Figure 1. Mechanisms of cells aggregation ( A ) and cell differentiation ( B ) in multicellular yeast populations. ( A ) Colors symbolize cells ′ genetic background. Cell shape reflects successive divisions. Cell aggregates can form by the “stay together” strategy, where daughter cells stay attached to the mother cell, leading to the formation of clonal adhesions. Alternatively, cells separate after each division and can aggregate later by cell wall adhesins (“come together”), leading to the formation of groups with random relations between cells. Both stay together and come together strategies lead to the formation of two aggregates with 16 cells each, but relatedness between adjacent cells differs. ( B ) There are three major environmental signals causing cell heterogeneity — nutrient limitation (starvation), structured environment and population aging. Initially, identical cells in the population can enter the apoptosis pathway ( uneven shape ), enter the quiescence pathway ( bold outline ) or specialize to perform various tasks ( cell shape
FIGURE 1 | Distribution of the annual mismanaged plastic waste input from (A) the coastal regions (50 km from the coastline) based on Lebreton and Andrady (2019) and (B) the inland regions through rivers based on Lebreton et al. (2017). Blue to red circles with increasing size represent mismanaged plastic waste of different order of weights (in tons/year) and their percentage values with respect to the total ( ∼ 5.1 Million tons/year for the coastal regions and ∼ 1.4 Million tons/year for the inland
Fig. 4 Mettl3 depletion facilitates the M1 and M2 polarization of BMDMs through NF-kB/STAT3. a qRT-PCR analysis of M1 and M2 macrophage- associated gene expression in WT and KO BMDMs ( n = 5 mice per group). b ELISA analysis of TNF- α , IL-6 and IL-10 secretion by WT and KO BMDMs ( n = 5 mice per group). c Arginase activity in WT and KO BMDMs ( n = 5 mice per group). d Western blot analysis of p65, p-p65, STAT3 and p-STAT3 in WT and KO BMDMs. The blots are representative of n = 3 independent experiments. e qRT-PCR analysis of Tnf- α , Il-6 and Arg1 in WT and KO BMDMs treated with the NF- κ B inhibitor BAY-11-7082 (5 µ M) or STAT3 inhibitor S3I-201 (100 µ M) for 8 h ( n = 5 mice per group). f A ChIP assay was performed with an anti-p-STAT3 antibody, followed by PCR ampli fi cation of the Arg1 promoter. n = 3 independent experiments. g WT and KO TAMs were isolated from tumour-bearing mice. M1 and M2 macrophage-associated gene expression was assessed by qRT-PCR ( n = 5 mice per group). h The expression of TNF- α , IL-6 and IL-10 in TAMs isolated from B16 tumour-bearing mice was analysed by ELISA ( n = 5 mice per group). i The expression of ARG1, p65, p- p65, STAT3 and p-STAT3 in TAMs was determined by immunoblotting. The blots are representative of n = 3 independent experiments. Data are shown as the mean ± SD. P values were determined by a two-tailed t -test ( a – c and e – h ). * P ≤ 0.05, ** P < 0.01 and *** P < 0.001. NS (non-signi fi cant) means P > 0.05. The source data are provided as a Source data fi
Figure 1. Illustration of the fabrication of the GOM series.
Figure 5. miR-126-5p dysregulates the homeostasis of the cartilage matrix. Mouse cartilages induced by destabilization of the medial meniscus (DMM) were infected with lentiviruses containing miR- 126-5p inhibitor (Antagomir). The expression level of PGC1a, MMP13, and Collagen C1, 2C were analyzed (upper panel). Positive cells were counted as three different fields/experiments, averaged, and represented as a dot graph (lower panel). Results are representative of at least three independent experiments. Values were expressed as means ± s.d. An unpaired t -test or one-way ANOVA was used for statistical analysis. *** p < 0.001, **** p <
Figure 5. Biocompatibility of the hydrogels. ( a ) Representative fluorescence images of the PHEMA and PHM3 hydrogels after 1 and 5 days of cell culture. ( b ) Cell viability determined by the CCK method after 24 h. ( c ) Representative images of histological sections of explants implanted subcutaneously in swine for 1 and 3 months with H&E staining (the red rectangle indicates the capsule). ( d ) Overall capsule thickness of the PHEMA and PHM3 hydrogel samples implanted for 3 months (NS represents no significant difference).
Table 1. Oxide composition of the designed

_Task requirements_
Go through the listing and print each line exactly as it appears.

_Result below_
Figure 1. Mechanisms of cells aggregation ( A ) and cell differentiation ( B ) in multicellular yeast populations. ( A ) Colors symbolize cells ′ genetic background. Cell shape reflects successive divisions. Cell aggregates can form by the “stay together” strategy, where daughter cells stay attached to the mother cell, leading to the formation of clonal adhesions. Alternatively, cells separate after each division and can aggregate later by cell wall adhesins (“come together”), leading to the formation of groups with random relations between cells. Both stay together and come together strategies lead to the formation of two aggregates with 16 cells each, but relatedness between adjacent cells differs. ( B ) There are three major environmental signals causing cell heterogeneity — nutrient limitation (starvation), structured environment and population aging. Initially, identical cells in the population can enter the apoptosis pathway ( uneven shape ), enter the quiescence pathway ( bold outline ) or specialize to perform various tasks ( cell shape
FIGURE 1 | Distribution of the annual mismanaged plastic waste input from (A) the coastal regions (50 km from the coastline) based on Lebreton and Andrady (2019) and (B) the inland regions through rivers based on Lebreton et al. (2017). Blue to red circles with increasing size represent mismanaged plastic waste of different order of weights (in tons/year) and their percentage values with respect to the total ( ∼ 5.1 Million tons/year for the coastal regions and ∼ 1.4 Million tons/year for the inland
Fig. 4 Mettl3 depletion facilitates the M1 and M2 polarization of BMDMs through NF-kB/STAT3. a qRT-PCR analysis of M1 and M2 macrophage- associated gene expression in WT and KO BMDMs ( n = 5 mice per group). b ELISA analysis of TNF- α , IL-6 and IL-10 secretion by WT and KO BMDMs ( n = 5 mice per group). c Arginase activity in WT and KO BMDMs ( n = 5 mice per group). d Western blot analysis of p65, p-p65, STAT3 and p-STAT3 in WT and KO BMDMs. The blots are representative of n = 3 independent experiments. e qRT-PCR analysis of Tnf- α , Il-6 and Arg1 in WT and KO BMDMs treated with the NF- κ B inhibitor BAY-11-7082 (5 µ M) or STAT3 inhibitor S3I-201 (100 µ M) for 8 h ( n = 5 mice per group). f A ChIP assay was performed with an anti-p-STAT3 antibody, followed by PCR ampli fi cation of the Arg1 promoter. n = 3 independent experiments. g WT and KO TAMs were isolated from tumour-bearing mice. M1 and M2 macrophage-associated gene expression was assessed by qRT-PCR ( n = 5 mice per group). h The expression of TNF- α , IL-6 and IL-10 in TAMs isolated from B16 tumour-bearing mice was analysed by ELISA ( n = 5 mice per group). i The expression of ARG1, p65, p- p65, STAT3 and p-STAT3 in TAMs was determined by immunoblotting. The blots are representative of n = 3 independent experiments. Data are shown as the mean ± SD. P values were determined by a two-tailed t -test ( a – c and e – h ). * P ≤ 0.05, ** P < 0.01 and *** P < 0.001. NS (non-signi fi cant) means P > 0.05. The source data are provided as a Source data fi
Figure 1. Illustration of the fabrication of the GOM series.
Figure 5. miR-126-5p dysregulates the homeostasis of the cartilage matrix. Mouse cartilages induced by destabilization of the medial meniscus (DMM) were infected with lentiviruses containing miR- 126-5p inhibitor (Antagomir). The expression level of PGC1a, MMP13, and Collagen C1, 2C were analyzed (upper panel). Positive cells were counted as three different fields/experiments, averaged, and represented as a dot graph (lower panel). Results are representative of at least three independent experiments. Values were expressed as means ± s.d. An unpaired t -test or one-way ANOVA was used for statistical analysis. *** p < 0.001, **** p <
Figure 5. Biocompatibility of the hydrogels. ( a ) Representative fluorescence images of the PHEMA and PHM3 hydrogels after 1 and 5 days of cell culture. ( b ) Cell viability determined by the CCK method after 24 h. ( c ) Representative images of histological sections of explants implanted subcutaneously in swine for 1 and 3 months with H&E staining (the red rectangle indicates the capsule). ( d ) Overall capsule thickness of the PHEMA and PHM3 hydrogel samples implanted for 3 months (NS represents no significant difference).
Table 1. Oxide composition of the designed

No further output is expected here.